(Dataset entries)
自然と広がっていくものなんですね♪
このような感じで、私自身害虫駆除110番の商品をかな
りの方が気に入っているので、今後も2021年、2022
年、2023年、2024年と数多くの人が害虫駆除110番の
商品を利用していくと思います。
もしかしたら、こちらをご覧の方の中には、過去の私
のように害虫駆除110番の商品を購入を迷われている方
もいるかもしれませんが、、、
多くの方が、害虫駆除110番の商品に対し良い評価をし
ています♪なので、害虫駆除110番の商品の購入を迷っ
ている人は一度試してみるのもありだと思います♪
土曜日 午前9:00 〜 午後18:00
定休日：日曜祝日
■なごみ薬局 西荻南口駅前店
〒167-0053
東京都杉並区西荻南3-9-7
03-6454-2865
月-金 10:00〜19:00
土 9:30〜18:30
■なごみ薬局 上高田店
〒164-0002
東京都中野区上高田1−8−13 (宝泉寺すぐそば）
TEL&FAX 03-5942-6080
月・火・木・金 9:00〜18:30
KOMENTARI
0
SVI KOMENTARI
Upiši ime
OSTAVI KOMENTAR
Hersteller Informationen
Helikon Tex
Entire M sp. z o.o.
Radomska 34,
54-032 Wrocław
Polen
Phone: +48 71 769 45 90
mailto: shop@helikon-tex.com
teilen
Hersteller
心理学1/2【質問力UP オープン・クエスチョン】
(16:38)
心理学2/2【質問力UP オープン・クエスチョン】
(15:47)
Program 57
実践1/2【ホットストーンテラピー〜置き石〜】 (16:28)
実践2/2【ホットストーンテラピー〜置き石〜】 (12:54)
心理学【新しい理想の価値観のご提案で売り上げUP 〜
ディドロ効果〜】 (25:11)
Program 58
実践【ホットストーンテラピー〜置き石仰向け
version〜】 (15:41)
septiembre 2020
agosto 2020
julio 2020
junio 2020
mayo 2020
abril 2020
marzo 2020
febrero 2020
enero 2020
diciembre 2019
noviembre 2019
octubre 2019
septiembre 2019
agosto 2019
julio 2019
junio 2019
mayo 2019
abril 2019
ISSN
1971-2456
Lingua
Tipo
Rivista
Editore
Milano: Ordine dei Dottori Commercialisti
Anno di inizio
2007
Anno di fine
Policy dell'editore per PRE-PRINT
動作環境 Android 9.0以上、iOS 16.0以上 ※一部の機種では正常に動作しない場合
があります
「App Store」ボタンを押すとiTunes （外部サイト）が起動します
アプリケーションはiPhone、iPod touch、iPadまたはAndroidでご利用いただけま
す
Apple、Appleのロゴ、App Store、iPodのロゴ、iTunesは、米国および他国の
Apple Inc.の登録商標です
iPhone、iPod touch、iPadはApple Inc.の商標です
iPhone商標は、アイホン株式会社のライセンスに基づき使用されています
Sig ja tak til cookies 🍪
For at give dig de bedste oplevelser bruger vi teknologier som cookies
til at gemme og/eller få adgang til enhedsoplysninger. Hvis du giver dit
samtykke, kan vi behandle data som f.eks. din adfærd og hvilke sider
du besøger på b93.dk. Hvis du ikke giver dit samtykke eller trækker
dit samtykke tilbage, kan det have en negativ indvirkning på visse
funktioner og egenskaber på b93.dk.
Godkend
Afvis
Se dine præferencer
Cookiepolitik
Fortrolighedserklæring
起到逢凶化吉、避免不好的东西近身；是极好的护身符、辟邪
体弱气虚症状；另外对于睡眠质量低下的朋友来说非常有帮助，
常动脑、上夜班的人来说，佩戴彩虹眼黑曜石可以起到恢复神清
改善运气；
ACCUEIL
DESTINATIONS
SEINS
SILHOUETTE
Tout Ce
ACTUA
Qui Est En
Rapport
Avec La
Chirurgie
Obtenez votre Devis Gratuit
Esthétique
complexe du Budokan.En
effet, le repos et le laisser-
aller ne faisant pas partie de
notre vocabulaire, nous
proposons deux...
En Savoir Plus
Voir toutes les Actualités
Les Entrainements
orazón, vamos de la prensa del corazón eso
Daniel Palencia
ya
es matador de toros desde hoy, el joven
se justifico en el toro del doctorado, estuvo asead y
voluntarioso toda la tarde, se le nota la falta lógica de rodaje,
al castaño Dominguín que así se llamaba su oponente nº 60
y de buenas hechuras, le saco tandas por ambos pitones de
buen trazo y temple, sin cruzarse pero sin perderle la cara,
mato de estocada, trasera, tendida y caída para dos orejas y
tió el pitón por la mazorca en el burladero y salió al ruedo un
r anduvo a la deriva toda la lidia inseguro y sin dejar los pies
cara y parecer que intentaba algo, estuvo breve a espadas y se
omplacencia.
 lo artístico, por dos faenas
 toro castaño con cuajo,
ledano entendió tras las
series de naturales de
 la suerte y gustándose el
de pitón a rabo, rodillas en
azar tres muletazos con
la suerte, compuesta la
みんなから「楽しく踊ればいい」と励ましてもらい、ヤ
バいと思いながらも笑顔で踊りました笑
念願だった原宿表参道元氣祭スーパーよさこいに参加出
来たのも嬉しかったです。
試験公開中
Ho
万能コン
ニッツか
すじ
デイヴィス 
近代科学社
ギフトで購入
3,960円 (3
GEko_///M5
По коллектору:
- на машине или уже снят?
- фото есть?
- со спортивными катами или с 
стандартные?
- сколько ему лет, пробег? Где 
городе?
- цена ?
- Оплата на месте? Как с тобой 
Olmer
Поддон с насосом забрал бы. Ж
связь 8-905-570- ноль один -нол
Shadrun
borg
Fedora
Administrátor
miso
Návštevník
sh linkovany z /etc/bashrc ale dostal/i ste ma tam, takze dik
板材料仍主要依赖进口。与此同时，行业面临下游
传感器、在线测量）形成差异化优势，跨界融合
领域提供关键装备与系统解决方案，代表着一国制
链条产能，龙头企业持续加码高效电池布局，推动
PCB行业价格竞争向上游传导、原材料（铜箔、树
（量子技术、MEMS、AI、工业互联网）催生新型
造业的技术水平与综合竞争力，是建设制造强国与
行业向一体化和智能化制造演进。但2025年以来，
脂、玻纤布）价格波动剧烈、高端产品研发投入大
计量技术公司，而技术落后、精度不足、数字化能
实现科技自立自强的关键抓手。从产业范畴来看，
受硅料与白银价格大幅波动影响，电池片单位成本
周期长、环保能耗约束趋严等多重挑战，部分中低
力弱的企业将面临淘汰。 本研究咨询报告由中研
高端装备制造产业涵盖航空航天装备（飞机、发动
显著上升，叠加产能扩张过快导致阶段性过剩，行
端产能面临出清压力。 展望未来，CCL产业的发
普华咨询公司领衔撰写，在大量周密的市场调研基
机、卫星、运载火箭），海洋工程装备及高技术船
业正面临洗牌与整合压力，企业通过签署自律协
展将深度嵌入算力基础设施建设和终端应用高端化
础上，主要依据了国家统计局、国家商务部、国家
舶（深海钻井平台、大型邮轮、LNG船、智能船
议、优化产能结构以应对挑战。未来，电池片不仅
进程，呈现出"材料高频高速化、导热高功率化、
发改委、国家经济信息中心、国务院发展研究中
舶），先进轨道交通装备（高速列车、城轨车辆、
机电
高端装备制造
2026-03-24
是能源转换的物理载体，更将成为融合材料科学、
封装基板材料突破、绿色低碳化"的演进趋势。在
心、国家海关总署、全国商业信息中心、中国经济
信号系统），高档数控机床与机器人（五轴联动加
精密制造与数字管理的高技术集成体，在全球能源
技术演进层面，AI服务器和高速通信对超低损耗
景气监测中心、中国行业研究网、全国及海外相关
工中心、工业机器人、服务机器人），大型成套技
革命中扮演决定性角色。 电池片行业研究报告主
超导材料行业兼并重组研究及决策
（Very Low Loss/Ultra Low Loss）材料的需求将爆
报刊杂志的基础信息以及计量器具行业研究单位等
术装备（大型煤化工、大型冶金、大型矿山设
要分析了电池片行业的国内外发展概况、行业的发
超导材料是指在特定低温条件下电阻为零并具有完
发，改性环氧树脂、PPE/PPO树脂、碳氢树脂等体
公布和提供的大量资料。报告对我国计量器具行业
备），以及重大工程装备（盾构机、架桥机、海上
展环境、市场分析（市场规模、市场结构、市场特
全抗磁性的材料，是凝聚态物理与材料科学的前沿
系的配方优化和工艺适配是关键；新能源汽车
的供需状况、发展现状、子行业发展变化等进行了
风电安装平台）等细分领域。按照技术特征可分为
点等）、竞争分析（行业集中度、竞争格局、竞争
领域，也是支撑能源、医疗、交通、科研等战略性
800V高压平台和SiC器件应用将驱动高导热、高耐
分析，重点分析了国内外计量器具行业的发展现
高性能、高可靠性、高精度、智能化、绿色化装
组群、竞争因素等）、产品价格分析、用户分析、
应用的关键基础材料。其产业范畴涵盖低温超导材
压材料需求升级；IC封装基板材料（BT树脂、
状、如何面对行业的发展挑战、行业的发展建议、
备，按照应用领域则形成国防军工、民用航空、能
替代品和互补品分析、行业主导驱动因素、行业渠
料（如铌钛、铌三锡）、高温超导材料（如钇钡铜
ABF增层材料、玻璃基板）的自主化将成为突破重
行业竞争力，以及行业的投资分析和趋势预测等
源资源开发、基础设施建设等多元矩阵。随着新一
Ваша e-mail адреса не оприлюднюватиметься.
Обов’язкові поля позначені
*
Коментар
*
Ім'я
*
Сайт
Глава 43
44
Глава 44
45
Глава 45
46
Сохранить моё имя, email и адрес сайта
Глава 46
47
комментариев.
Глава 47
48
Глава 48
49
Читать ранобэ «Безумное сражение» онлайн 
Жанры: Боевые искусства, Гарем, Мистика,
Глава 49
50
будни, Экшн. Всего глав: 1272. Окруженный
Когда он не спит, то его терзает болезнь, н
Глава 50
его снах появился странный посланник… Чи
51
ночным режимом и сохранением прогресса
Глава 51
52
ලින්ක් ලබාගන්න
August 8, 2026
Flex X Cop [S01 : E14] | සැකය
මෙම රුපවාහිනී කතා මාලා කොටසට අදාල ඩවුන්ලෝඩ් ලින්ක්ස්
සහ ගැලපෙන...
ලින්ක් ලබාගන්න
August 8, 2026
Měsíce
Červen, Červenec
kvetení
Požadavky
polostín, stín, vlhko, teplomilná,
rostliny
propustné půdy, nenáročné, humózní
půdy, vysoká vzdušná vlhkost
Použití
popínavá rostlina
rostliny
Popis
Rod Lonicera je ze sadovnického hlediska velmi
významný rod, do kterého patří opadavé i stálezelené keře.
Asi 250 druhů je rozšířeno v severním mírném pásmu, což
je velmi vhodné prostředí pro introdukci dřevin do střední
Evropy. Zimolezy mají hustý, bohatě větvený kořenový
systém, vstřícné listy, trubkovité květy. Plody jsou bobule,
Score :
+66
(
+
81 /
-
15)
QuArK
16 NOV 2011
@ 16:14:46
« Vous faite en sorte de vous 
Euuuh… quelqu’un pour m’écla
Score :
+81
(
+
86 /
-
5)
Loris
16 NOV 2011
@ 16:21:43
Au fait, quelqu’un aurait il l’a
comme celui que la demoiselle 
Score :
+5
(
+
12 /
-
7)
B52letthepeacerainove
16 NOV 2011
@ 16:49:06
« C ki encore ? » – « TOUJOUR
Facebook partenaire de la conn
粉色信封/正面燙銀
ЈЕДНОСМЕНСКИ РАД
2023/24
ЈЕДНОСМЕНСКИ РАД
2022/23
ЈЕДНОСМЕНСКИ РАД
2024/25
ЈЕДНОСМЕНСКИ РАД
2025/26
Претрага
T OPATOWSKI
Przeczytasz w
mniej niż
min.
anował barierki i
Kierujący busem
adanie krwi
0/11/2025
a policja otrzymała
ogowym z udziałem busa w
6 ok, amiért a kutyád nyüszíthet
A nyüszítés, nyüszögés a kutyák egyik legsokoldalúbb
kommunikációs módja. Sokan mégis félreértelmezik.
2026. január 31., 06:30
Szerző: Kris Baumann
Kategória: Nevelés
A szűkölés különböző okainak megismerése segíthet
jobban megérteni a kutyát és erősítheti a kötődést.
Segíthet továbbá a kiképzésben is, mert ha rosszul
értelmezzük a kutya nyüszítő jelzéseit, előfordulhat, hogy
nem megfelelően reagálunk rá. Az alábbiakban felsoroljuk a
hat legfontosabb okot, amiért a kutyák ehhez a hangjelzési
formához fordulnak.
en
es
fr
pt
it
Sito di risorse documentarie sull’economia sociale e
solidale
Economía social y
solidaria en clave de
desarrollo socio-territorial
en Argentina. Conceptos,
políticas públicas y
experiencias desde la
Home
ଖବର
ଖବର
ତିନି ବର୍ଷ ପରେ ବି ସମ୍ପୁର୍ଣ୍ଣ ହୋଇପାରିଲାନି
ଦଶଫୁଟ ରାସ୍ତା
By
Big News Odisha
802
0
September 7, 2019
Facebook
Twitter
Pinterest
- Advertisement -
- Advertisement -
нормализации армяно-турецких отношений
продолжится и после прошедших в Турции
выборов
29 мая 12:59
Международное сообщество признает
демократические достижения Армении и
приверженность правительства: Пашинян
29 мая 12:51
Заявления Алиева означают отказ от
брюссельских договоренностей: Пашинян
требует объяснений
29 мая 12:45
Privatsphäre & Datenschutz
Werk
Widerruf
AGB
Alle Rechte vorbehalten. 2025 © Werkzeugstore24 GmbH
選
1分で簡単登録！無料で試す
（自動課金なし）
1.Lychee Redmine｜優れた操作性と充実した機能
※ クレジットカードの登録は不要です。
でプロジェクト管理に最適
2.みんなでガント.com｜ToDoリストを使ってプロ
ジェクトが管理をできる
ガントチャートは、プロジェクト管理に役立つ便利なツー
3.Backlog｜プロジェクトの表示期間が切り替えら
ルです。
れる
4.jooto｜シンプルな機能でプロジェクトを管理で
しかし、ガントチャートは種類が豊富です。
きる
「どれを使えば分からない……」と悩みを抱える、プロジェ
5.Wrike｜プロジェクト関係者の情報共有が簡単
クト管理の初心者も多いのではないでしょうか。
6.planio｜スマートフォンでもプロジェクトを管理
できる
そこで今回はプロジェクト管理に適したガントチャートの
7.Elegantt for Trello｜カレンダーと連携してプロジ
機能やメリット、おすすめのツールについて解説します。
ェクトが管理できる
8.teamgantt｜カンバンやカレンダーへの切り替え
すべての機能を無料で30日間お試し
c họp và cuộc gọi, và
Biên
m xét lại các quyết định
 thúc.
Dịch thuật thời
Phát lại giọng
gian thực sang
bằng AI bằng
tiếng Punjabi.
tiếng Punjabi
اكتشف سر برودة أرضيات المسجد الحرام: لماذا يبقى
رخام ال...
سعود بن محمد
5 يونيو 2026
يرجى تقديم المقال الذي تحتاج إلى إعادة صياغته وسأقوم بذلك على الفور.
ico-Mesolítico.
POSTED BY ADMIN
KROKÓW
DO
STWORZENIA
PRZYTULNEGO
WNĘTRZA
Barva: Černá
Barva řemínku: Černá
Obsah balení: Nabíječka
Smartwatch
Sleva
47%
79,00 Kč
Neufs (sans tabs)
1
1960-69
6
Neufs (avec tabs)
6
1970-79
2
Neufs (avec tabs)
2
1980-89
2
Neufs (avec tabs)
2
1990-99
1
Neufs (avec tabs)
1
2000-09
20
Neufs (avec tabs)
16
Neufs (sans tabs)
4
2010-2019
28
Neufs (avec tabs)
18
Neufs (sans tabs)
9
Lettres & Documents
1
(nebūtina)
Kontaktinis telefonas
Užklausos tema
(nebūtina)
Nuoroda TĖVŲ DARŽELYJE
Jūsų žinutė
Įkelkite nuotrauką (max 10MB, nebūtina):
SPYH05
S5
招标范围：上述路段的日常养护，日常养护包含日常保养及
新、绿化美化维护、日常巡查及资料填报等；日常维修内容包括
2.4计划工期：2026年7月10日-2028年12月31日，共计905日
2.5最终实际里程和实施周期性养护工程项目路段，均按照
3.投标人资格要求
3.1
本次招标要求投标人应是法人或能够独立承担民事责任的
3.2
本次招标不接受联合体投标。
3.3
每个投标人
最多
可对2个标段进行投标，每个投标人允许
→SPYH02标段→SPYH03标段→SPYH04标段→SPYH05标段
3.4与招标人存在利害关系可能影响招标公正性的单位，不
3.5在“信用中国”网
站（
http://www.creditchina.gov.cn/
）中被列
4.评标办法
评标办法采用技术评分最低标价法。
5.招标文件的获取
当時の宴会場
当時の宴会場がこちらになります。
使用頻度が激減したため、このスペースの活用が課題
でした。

Exercise directions
Put every line from the first one above through the line containing "月-金 10:00〜19:00", both included, into a numbered list, leaving out any blank lines.

Exercise result
1. 自然と広がっていくものなんですね♪
2. このような感じで、私自身害虫駆除110番の商品をかな
3. りの方が気に入っているので、今後も2021年、2022
4. 年、2023年、2024年と数多くの人が害虫駆除110番の
5. 商品を利用していくと思います。
6. もしかしたら、こちらをご覧の方の中には、過去の私
7. のように害虫駆除110番の商品を購入を迷われている方
8. もいるかもしれませんが、、、
9. 多くの方が、害虫駆除110番の商品に対し良い評価をし
10. ています♪なので、害虫駆除110番の商品の購入を迷っ
11. ている人は一度試してみるのもありだと思います♪
12. 土曜日 午前9:00 〜 午後18:00
13. 定休日：日曜祝日
14. ■なごみ薬局 西荻南口駅前店
15. 〒167-0053
16. 東京都杉並区西荻南3-9-7
17. 03-6454-2865
18. 月-金 10:00〜19:00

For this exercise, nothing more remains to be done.